If contemporary medicine interprets the ethical principles laid out by the Belmont Report to require this division of labor institutionally, achieving greater ethical priorities for patients may be the cost.
Angus acknowledges the perils involved in attempting to bridge the divide between practice and scientific discovery. The most powerful weapon in the learning arsenal is the randomized clinical trial, but randomization can be uncomfortable.
For example, a conventional randomized trial would require clinicians who believe a COVID-19 patient would benefit from hydroxychloroquine to potentially withhold the treatment in some cases. From an academic perspective, this is responsible because an investigational treatment might actually turn out to be harmful.
Initiating a randomized clinical trial is also expensive and requires coordination between institutions.
“Although well-motivated, the entire clinical trial enterprise—investigators, drug companies, and funding agencies—is currently in worldwide chaos,” Angus notes.
To solve these problems, Angus suggests a cooperative international effort to adapt trials to the pandemic. The community can promote designs which make randomization more comfortable, assigning more treatment options and dosages to reduce the proportion of patients who need to be in control groups. Trial designs can also be simplified. Placebo groups can introduce new levels of logistical and interpretive complexity at a time when the perfect cannot be the enemy of the good.
While collaboration will be impeded by the absence of a common platform to combine local system electronic health records, health care systems could implement study logistics into clinical information systems as much as possible.
Physicians can also communicate with patients wisely on this issue, given their understanding that for a new disease, any treatment administered is experimental.

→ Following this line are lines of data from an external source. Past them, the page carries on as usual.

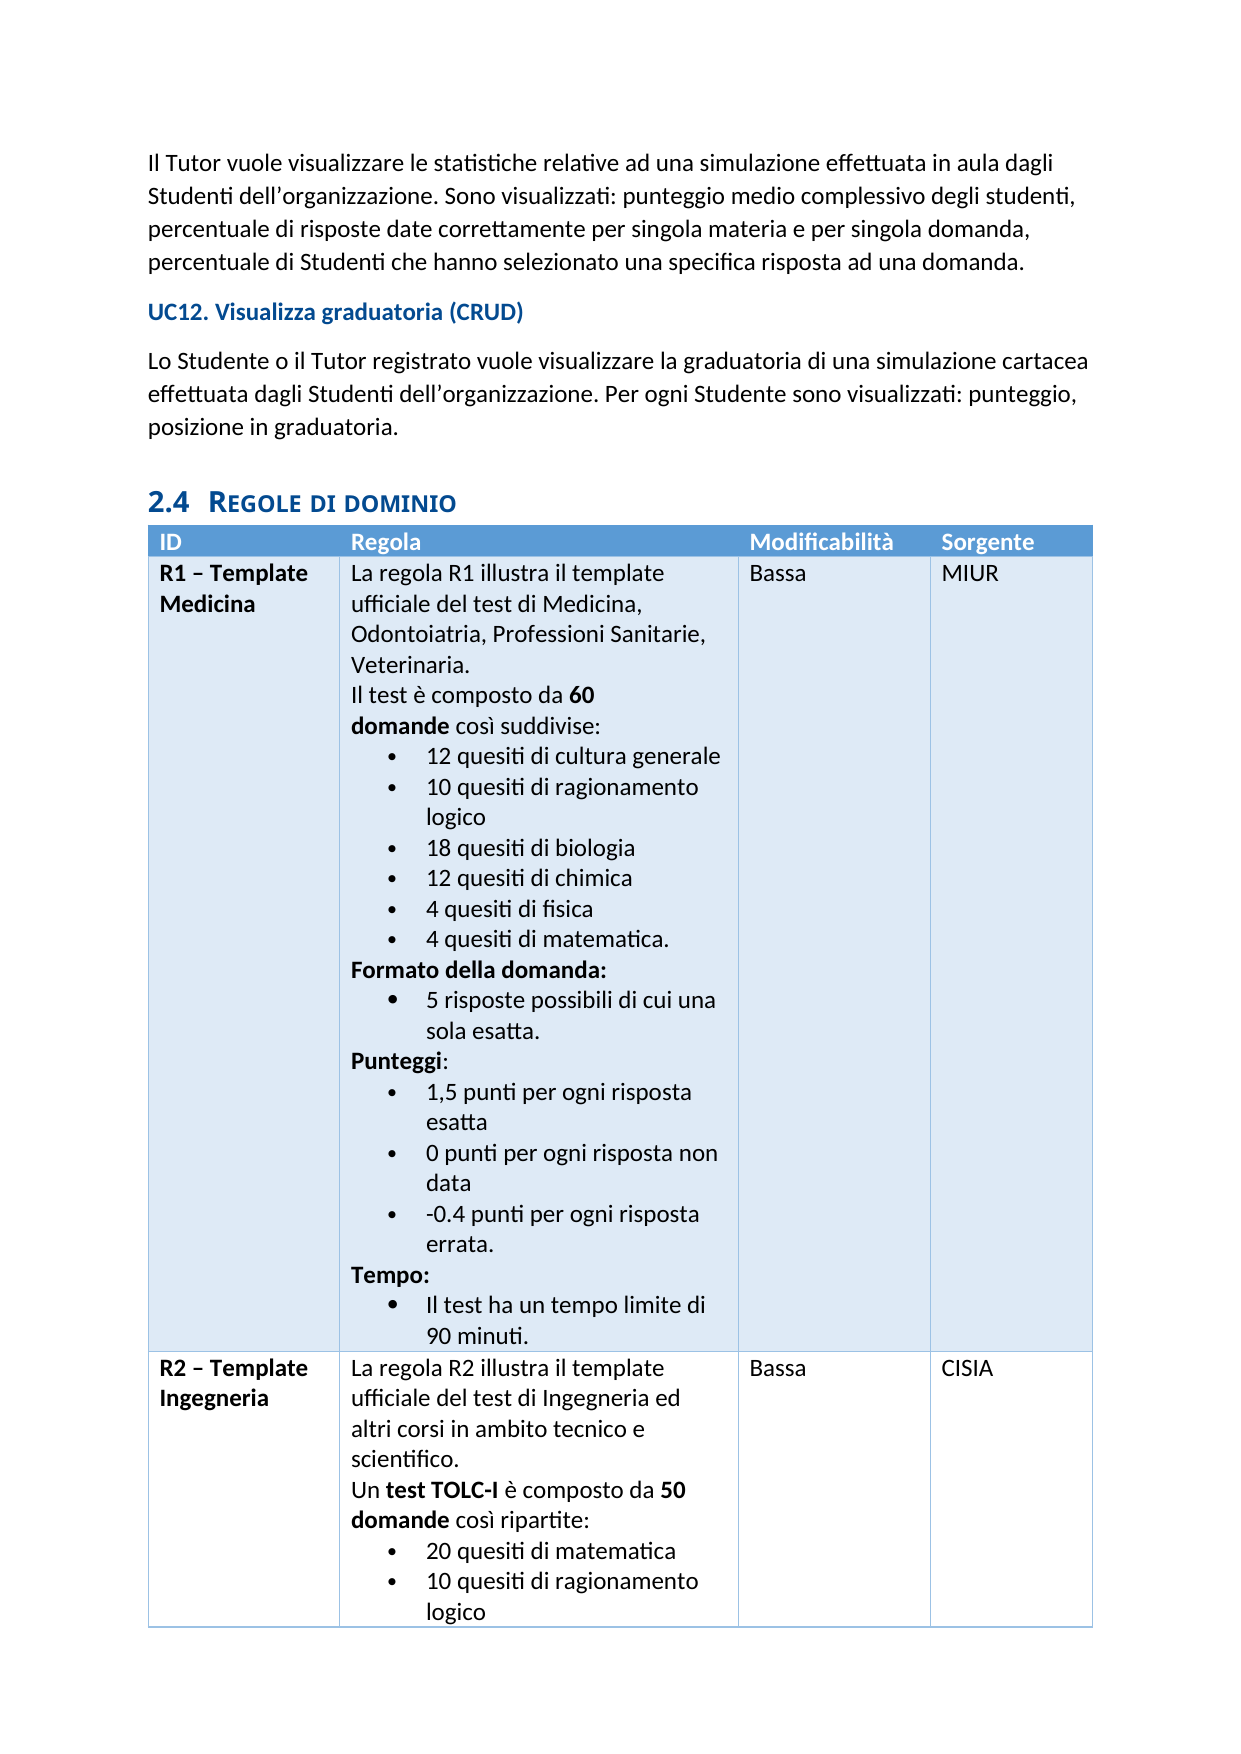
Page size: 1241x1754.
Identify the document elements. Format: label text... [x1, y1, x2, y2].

table_header ID [149, 526, 339, 556]
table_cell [340, 1352, 738, 1626]
table_header Modificabilità [739, 526, 930, 556]
table_cell La regola R1 illustra il template ufficiale del test di Medicina, Odontoiatria, Professioni Sanitarie, Veterinaria. Il test è composto da 60 domande così suddivise: 12 quesiti di cultura generale 10 quesiti di ragionamento logico 18 quesiti di biologia 12 quesiti di chimica 4 quesiti di fisica 4 quesiti di matematica. Formato della domanda: 5 risposte possibili di cui una sola esatta. Punteggi: 1,5 punti per ogni risposta esatta 0 punti per ogni risposta non data -0.4 punti per ogni risposta errata. Tempo: Il test ha un tempo limite di 90 minuti. [340, 557, 738, 1351]
text Lo Studente o il Tutor registrato vuole visualizzare la graduatoria di una simulazione cartacea effettuata dagli Studenti dell’organizzazione. Per ogni Studente sono visualizzati: punteggio, posizione in graduatoria. [148, 346, 1093, 442]
table_cell MIUR [931, 557, 1092, 1351]
table_header Regola [340, 526, 738, 556]
table_cell CISIA [931, 1352, 1092, 1626]
table_cell R1 – Template Medicina [149, 557, 339, 1351]
table_cell Bassa [739, 557, 930, 1351]
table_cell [149, 1352, 339, 1626]
subtitle Regole di dominio [148, 482, 1093, 521]
text Il Tutor vuole visualizzare le statistiche relative ad una simulazione effettuata in aula dagli Studenti dell’organizzazione. Sono visualizzati: punteggio medio complessivo degli studenti, percentuale di risposte date correttamente per singola materia e per singola domanda, percentuale di Studenti che hanno selezionato una specifica risposta ad una domanda. [148, 148, 1093, 277]
table_header Sorgente [931, 526, 1092, 556]
table_cell Bassa [739, 1352, 930, 1626]
text UC12. Visualizza graduatoria (CRUD) [148, 296, 1093, 326]
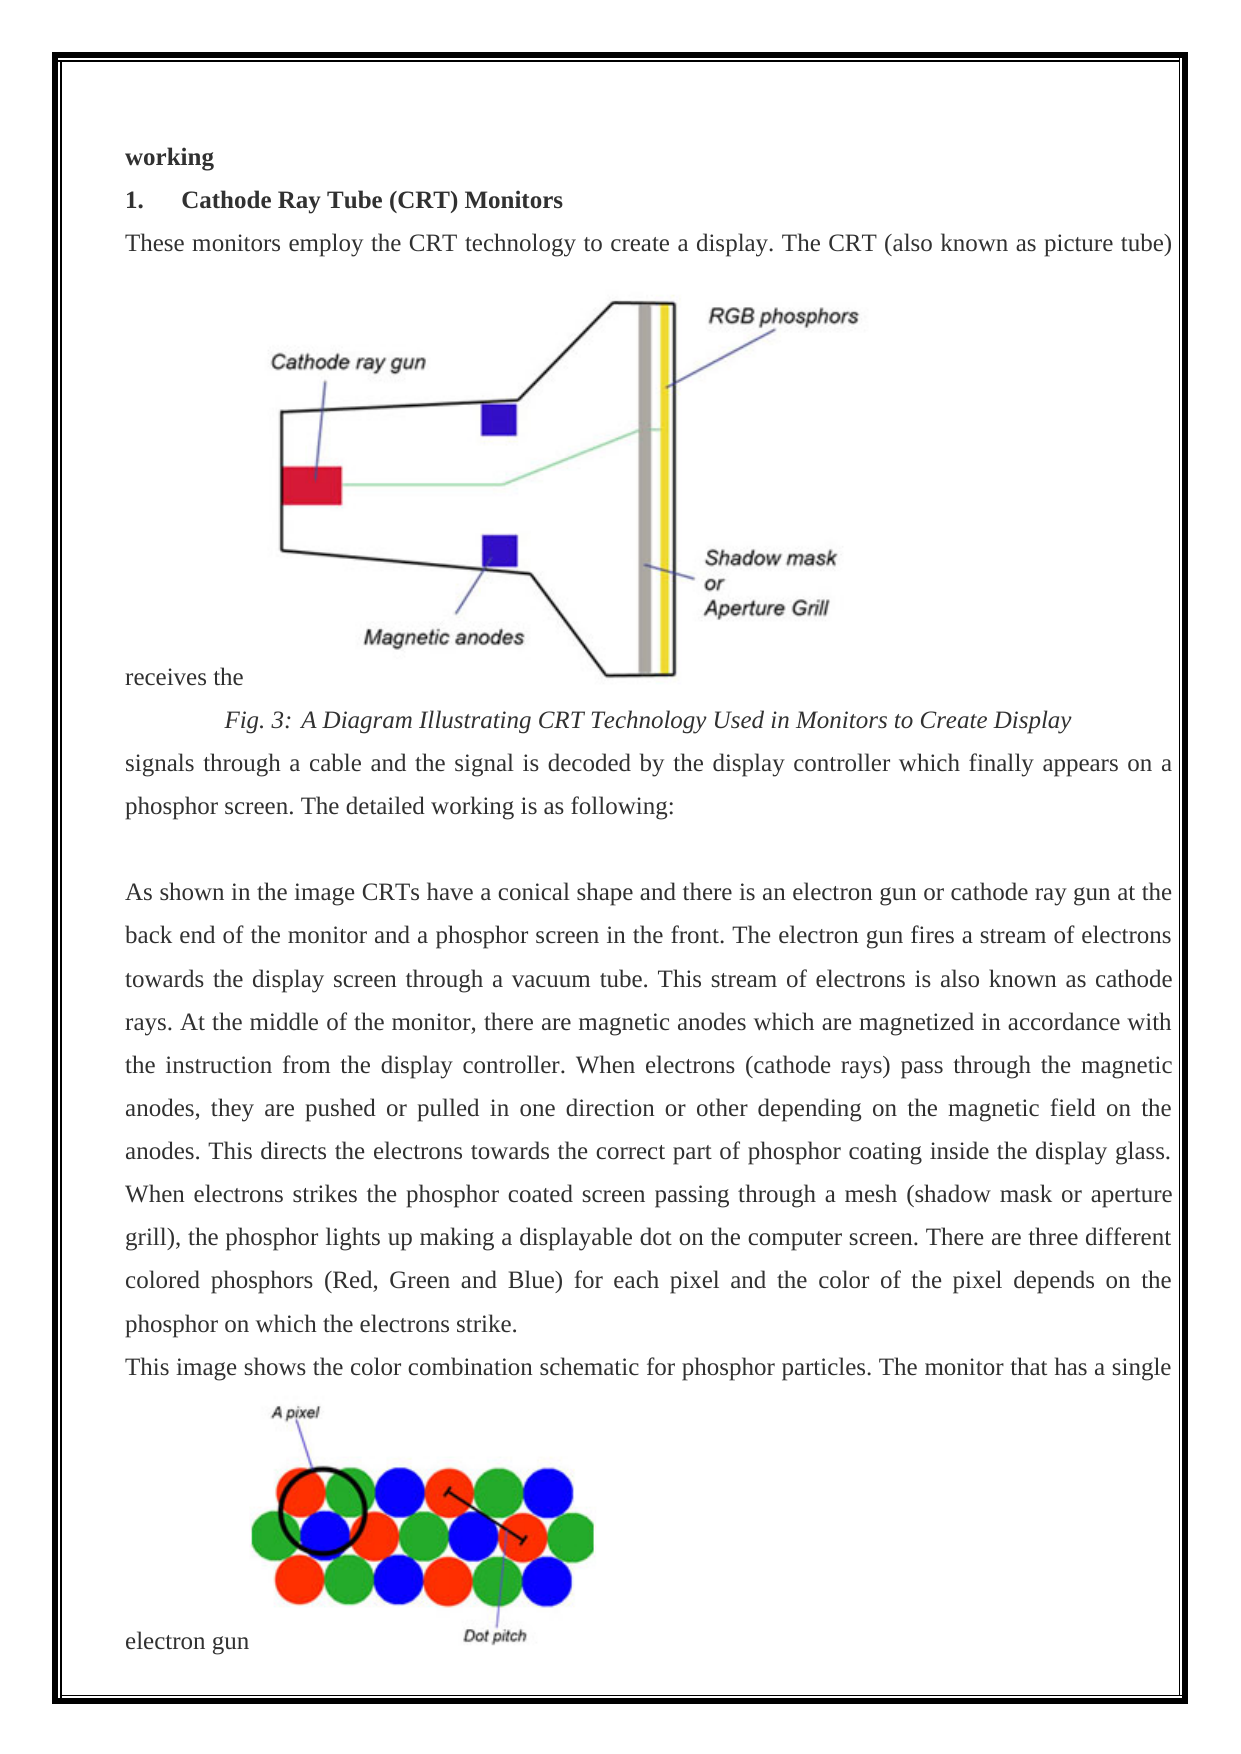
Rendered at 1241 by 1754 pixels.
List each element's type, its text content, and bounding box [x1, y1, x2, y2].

text 1. Cathode Ray Tube (CRT) Monitors [125, 185, 1173, 213]
picture [249, 1395, 597, 1650]
picture [243, 271, 875, 686]
text As shown in the image CRTs have a conical shape and there is an electron gun or cathode ray gun at the back end of the monitor and a phosphor screen in the front. The electron gun fires a stream of electrons towards the display screen through a vacuum tube. This stream of electrons is also known as cathode rays. At the middle of the monitor, there are magnetic anodes which are magnetized in accordance with the instruction from the display controller. When electrons (cathode rays) pass through the magnetic anodes, they are pushed or pulled in one direction or other depending on the magnetic field on the anodes. This directs the electrons towards the correct part of phosphor coating inside the display glass. When electrons strikes the phosphor coated screen passing through a mesh (shadow mask or aperture grill), the phosphor lights up making a displayable dot on the computer screen. There are three different colored phosphors (Red, Green and Blue) for each pixel and the color of the pixel depends on the phosphor on which the electrons strike. [125, 877, 1173, 1337]
text These monitors employ the CRT technology to create a display. The CRT (also known as picture tube) receives the [125, 228, 1173, 691]
text working [125, 142, 1173, 170]
text This image shows the color combination schematic for phosphor particles. The monitor that has a single electron gun [125, 1352, 1173, 1655]
text Fig. 3: A Diagram Illustrating CRT Technology Used in Monitors to Create Display [125, 705, 1173, 734]
text signals through a cable and the signal is decoded by the display controller which finally appears on a phosphor screen. The detailed working is as following: [125, 748, 1173, 820]
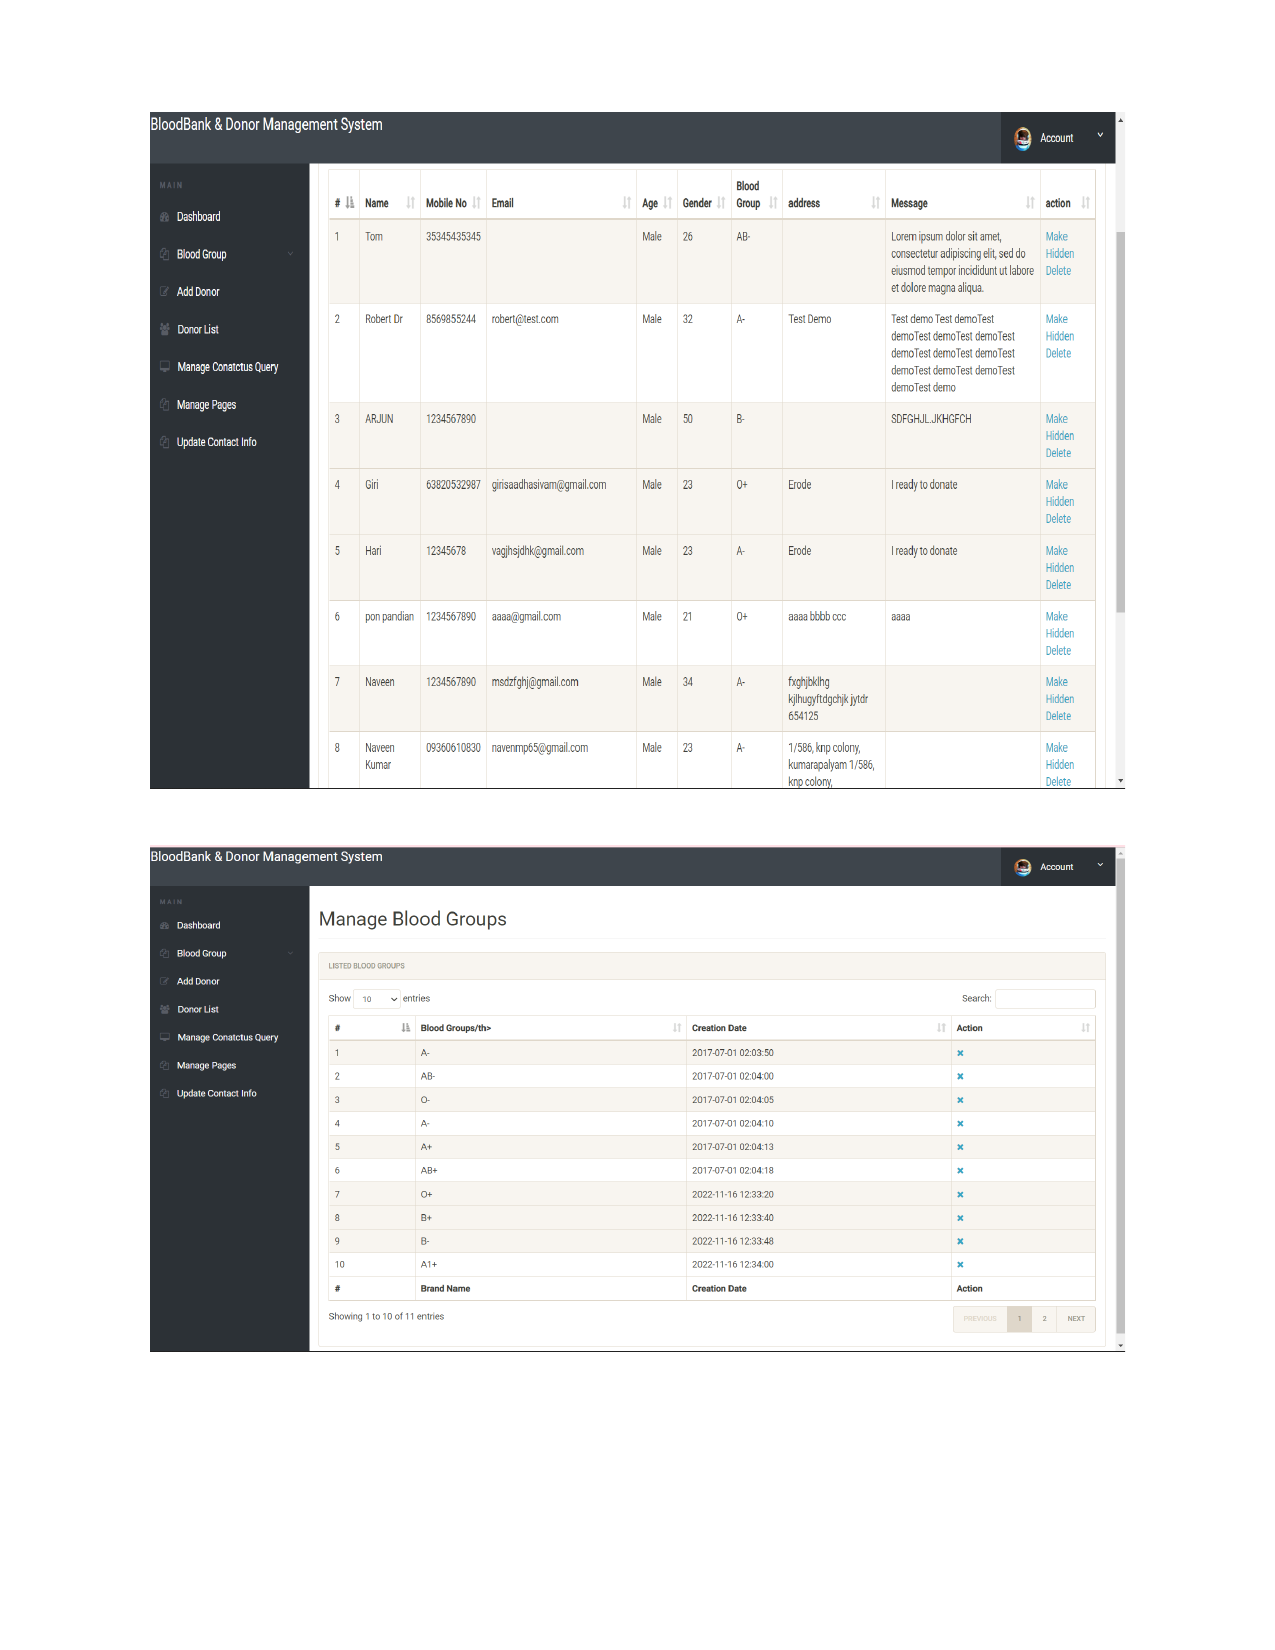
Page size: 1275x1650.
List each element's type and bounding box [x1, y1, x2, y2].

picture [150, 112, 1125, 789]
picture [150, 845, 1125, 1352]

If we can synthesize the way we conduct clinical trials with practice, we can both learn more and do more. More practitioners can be confident about giving critically ill patients an investigational treatment, and instead of the risks involved meaning nothing if the drug fails, we will move treatment development forward.
“If the problem of learning while doing cannot be solved, the period until effective treatments are discovered and implemented will be prolonged, in turn prolonging the period that society must endure these blunt public health measures,” Angus concludes.